■ Brief
What is wanted is an exact copy of all the entries.

■ The records
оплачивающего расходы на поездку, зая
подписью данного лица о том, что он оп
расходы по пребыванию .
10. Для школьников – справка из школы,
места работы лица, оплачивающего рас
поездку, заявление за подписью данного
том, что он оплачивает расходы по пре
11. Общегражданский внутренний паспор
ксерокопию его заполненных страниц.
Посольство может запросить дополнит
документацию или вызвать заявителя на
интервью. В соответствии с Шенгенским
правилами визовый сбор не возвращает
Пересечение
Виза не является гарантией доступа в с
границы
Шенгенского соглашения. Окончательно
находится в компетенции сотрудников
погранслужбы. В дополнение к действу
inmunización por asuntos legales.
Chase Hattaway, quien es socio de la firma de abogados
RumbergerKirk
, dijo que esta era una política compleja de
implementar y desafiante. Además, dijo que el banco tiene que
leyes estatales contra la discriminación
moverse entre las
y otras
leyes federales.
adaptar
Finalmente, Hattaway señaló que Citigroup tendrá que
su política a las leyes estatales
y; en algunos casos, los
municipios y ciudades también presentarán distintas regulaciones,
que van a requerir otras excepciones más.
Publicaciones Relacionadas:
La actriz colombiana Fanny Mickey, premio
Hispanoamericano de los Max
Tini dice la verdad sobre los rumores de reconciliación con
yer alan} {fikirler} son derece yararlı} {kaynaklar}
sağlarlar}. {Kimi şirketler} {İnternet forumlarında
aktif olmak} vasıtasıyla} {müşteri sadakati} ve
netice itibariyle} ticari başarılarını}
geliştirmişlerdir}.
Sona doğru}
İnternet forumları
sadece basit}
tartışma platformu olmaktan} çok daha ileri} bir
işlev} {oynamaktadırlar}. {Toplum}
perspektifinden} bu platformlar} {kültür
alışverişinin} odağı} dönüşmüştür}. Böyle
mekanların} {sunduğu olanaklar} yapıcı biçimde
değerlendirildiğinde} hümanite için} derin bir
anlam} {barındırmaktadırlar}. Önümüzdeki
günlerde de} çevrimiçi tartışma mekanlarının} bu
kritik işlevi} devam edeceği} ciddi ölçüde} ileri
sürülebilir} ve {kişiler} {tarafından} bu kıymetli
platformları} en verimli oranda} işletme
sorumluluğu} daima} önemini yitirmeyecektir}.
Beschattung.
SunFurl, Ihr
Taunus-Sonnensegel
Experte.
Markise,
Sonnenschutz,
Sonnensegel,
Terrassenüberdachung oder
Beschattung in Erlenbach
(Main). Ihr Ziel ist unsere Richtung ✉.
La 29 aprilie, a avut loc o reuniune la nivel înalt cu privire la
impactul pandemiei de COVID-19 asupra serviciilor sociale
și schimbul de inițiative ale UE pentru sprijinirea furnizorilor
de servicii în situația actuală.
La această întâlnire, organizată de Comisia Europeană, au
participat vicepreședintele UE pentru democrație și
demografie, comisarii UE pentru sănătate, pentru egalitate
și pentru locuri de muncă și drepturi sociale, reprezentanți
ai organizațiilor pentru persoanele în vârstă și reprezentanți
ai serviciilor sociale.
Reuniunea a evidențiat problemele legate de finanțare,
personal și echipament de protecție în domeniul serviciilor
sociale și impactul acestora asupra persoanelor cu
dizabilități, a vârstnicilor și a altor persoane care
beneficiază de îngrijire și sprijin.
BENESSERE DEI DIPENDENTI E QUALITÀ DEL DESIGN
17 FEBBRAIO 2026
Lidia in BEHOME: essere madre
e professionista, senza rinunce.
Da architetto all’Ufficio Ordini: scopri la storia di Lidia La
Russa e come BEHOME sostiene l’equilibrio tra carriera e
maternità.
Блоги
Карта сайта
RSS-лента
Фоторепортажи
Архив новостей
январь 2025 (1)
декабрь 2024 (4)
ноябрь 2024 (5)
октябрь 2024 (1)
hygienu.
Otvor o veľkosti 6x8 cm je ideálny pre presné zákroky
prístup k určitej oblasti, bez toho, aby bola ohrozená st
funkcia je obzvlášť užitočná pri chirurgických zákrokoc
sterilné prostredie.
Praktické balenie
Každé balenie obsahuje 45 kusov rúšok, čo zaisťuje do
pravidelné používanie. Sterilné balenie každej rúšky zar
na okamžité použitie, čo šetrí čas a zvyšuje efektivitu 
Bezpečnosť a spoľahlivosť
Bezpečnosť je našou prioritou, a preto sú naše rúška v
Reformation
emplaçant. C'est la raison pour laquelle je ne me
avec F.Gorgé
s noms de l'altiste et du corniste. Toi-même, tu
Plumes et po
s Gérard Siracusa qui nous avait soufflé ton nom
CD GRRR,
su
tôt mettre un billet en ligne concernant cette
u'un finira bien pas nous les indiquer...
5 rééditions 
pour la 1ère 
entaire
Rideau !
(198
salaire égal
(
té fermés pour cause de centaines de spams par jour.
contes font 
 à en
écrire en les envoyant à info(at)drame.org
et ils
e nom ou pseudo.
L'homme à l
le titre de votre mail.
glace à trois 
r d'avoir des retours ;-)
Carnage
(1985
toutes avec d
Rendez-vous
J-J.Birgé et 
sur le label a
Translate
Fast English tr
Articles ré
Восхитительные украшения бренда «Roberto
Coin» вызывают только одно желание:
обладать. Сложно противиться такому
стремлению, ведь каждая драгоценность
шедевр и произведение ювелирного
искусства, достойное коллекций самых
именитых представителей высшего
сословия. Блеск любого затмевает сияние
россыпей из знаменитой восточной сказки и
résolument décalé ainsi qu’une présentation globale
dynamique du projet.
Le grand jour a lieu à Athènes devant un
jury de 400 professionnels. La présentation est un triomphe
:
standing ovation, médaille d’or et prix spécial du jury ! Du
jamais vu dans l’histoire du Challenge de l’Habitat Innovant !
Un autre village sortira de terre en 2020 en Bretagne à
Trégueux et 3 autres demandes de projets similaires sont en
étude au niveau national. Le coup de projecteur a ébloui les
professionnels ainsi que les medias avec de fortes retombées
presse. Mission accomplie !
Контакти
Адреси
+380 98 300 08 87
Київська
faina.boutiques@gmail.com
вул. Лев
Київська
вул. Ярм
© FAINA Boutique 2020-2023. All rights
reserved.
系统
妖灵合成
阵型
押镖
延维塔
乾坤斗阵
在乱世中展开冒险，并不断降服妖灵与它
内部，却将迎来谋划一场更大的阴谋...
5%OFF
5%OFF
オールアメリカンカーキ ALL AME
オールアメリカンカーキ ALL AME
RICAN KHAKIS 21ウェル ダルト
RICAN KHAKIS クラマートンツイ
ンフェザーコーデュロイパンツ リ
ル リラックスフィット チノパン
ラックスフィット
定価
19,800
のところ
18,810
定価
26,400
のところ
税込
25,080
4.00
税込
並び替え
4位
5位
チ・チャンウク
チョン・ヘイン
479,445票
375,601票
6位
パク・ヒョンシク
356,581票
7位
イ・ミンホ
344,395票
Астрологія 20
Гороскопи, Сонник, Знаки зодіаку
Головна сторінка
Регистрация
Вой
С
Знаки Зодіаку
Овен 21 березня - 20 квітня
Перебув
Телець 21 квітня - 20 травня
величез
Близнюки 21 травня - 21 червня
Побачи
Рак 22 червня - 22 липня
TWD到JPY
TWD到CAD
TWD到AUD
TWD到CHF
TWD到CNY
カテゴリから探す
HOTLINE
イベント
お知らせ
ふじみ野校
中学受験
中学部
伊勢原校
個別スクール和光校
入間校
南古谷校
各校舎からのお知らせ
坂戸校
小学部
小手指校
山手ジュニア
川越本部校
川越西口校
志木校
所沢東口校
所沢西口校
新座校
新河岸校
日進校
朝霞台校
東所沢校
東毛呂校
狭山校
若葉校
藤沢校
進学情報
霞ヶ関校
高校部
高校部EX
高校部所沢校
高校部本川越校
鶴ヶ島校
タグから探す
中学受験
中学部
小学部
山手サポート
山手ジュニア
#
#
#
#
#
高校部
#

■ Answer to the exercise
оплачивающего расходы на поездку, зая
подписью данного лица о том, что он оп
расходы по пребыванию .
10. Для школьников – справка из школы,
места работы лица, оплачивающего рас
поездку, заявление за подписью данного
том, что он оплачивает расходы по пре
11. Общегражданский внутренний паспор
ксерокопию его заполненных страниц.
Посольство может запросить дополнит
документацию или вызвать заявителя на
интервью. В соответствии с Шенгенским
правилами визовый сбор не возвращает
Пересечение
Виза не является гарантией доступа в с
границы
Шенгенского соглашения. Окончательно
находится в компетенции сотрудников
погранслужбы. В дополнение к действу
inmunización por asuntos legales.
Chase Hattaway, quien es socio de la firma de abogados
RumbergerKirk
, dijo que esta era una política compleja de
implementar y desafiante. Además, dijo que el banco tiene que
leyes estatales contra la discriminación
moverse entre las
y otras
leyes federales.
adaptar
Finalmente, Hattaway señaló que Citigroup tendrá que
su política a las leyes estatales
y; en algunos casos, los
municipios y ciudades también presentarán distintas regulaciones,
que van a requerir otras excepciones más.
Publicaciones Relacionadas:
La actriz colombiana Fanny Mickey, premio
Hispanoamericano de los Max
Tini dice la verdad sobre los rumores de reconciliación con
yer alan} {fikirler} son derece yararlı} {kaynaklar}
sağlarlar}. {Kimi şirketler} {İnternet forumlarında
aktif olmak} vasıtasıyla} {müşteri sadakati} ve
netice itibariyle} ticari başarılarını}
geliştirmişlerdir}.
Sona doğru}
İnternet forumları
sadece basit}
tartışma platformu olmaktan} çok daha ileri} bir
işlev} {oynamaktadırlar}. {Toplum}
perspektifinden} bu platformlar} {kültür
alışverişinin} odağı} dönüşmüştür}. Böyle
mekanların} {sunduğu olanaklar} yapıcı biçimde
değerlendirildiğinde} hümanite için} derin bir
anlam} {barındırmaktadırlar}. Önümüzdeki
günlerde de} çevrimiçi tartışma mekanlarının} bu
kritik işlevi} devam edeceği} ciddi ölçüde} ileri
sürülebilir} ve {kişiler} {tarafından} bu kıymetli
platformları} en verimli oranda} işletme
sorumluluğu} daima} önemini yitirmeyecektir}.
Beschattung.
SunFurl, Ihr
Taunus-Sonnensegel
Experte.
Markise,
Sonnenschutz,
Sonnensegel,
Terrassenüberdachung oder
Beschattung in Erlenbach
(Main). Ihr Ziel ist unsere Richtung ✉.
La 29 aprilie, a avut loc o reuniune la nivel înalt cu privire la
impactul pandemiei de COVID-19 asupra serviciilor sociale
și schimbul de inițiative ale UE pentru sprijinirea furnizorilor
de servicii în situația actuală.
La această întâlnire, organizată de Comisia Europeană, au
participat vicepreședintele UE pentru democrație și
demografie, comisarii UE pentru sănătate, pentru egalitate
și pentru locuri de muncă și drepturi sociale, reprezentanți
ai organizațiilor pentru persoanele în vârstă și reprezentanți
ai serviciilor sociale.
Reuniunea a evidențiat problemele legate de finanțare,
personal și echipament de protecție în domeniul serviciilor
sociale și impactul acestora asupra persoanelor cu
dizabilități, a vârstnicilor și a altor persoane care
beneficiază de îngrijire și sprijin.
BENESSERE DEI DIPENDENTI E QUALITÀ DEL DESIGN
17 FEBBRAIO 2026
Lidia in BEHOME: essere madre
e professionista, senza rinunce.
Da architetto all’Ufficio Ordini: scopri la storia di Lidia La
Russa e come BEHOME sostiene l’equilibrio tra carriera e
maternità.
Блоги
Карта сайта
RSS-лента
Фоторепортажи
Архив новостей
январь 2025 (1)
декабрь 2024 (4)
ноябрь 2024 (5)
октябрь 2024 (1)
hygienu.
Otvor o veľkosti 6x8 cm je ideálny pre presné zákroky
prístup k určitej oblasti, bez toho, aby bola ohrozená st
funkcia je obzvlášť užitočná pri chirurgických zákrokoc
sterilné prostredie.
Praktické balenie
Každé balenie obsahuje 45 kusov rúšok, čo zaisťuje do
pravidelné používanie. Sterilné balenie každej rúšky zar
na okamžité použitie, čo šetrí čas a zvyšuje efektivitu 
Bezpečnosť a spoľahlivosť
Bezpečnosť je našou prioritou, a preto sú naše rúška v
Reformation
emplaçant. C'est la raison pour laquelle je ne me
avec F.Gorgé
s noms de l'altiste et du corniste. Toi-même, tu
Plumes et po
s Gérard Siracusa qui nous avait soufflé ton nom
CD GRRR,
su
tôt mettre un billet en ligne concernant cette
u'un finira bien pas nous les indiquer...
5 rééditions 
pour la 1ère 
entaire
Rideau !
(198
salaire égal
(
té fermés pour cause de centaines de spams par jour.
contes font 
 à en
écrire en les envoyant à info(at)drame.org
et ils
e nom ou pseudo.
L'homme à l
le titre de votre mail.
glace à trois 
r d'avoir des retours ;-)
Carnage
(1985
toutes avec d
Rendez-vous
J-J.Birgé et 
sur le label a
Translate
Fast English tr
Articles ré
Восхитительные украшения бренда «Roberto
Coin» вызывают только одно желание:
обладать. Сложно противиться такому
стремлению, ведь каждая драгоценность
шедевр и произведение ювелирного
искусства, достойное коллекций самых
именитых представителей высшего
сословия. Блеск любого затмевает сияние
россыпей из знаменитой восточной сказки и
résolument décalé ainsi qu’une présentation globale
dynamique du projet.
Le grand jour a lieu à Athènes devant un
jury de 400 professionnels. La présentation est un triomphe
:
standing ovation, médaille d’or et prix spécial du jury ! Du
jamais vu dans l’histoire du Challenge de l’Habitat Innovant !
Un autre village sortira de terre en 2020 en Bretagne à
Trégueux et 3 autres demandes de projets similaires sont en
étude au niveau national. Le coup de projecteur a ébloui les
professionnels ainsi que les medias avec de fortes retombées
presse. Mission accomplie !
Контакти
Адреси
+380 98 300 08 87
Київська
faina.boutiques@gmail.com
вул. Лев
Київська
вул. Ярм
© FAINA Boutique 2020-2023. All rights
reserved.
系统
妖灵合成
阵型
押镖
延维塔
乾坤斗阵
在乱世中展开冒险，并不断降服妖灵与它
内部，却将迎来谋划一场更大的阴谋...
5%OFF
5%OFF
オールアメリカンカーキ ALL AME
オールアメリカンカーキ ALL AME
RICAN KHAKIS 21ウェル ダルト
RICAN KHAKIS クラマートンツイ
ンフェザーコーデュロイパンツ リ
ル リラックスフィット チノパン
ラックスフィット
定価
19,800
のところ
18,810
定価
26,400
のところ
税込
25,080
4.00
税込
並び替え
4位
5位
チ・チャンウク
チョン・ヘイン
479,445票
375,601票
6位
パク・ヒョンシク
356,581票
7位
イ・ミンホ
344,395票
Астрологія 20
Гороскопи, Сонник, Знаки зодіаку
Головна сторінка
Регистрация
Вой
С
Знаки Зодіаку
Овен 21 березня - 20 квітня
Перебув
Телець 21 квітня - 20 травня
величез
Близнюки 21 травня - 21 червня
Побачи
Рак 22 червня - 22 липня
TWD到JPY
TWD到CAD
TWD到AUD
TWD到CHF
TWD到CNY
カテゴリから探す
HOTLINE
イベント
お知らせ
ふじみ野校
中学受験
中学部
伊勢原校
個別スクール和光校
入間校
南古谷校
各校舎からのお知らせ
坂戸校
小学部
小手指校
山手ジュニア
川越本部校
川越西口校
志木校
所沢東口校
所沢西口校
新座校
新河岸校
日進校
朝霞台校
東所沢校
東毛呂校
狭山校
若葉校
藤沢校
進学情報
霞ヶ関校
高校部
高校部EX
高校部所沢校
高校部本川越校
鶴ヶ島校
タグから探す
中学受験
中学部
小学部
山手サポート
山手ジュニア
#
#
#
#
#
高校部
#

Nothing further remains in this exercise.